**TASK PROMPT**: Reproduce the data below verbatim, covering only the stretch from the line containing "order: Orthoptera" through the last line of the data.

**MATERIAL**:
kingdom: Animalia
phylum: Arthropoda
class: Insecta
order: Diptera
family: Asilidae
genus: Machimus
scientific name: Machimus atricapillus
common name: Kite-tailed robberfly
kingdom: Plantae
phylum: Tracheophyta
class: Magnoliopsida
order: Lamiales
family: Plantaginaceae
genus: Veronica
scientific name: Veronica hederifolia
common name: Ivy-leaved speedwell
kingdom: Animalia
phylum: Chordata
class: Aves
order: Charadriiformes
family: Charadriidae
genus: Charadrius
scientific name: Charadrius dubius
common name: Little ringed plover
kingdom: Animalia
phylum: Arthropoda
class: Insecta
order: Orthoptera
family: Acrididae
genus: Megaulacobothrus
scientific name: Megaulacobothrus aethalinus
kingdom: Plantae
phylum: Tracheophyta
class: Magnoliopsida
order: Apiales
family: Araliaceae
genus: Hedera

**REPLY**:
order: Orthoptera
family: Acrididae
genus: Megaulacobothrus
scientific name: Megaulacobothrus aethalinus
kingdom: Plantae
phylum: Tracheophyta
class: Magnoliopsida
order: Apiales
family: Araliaceae
genus: Hedera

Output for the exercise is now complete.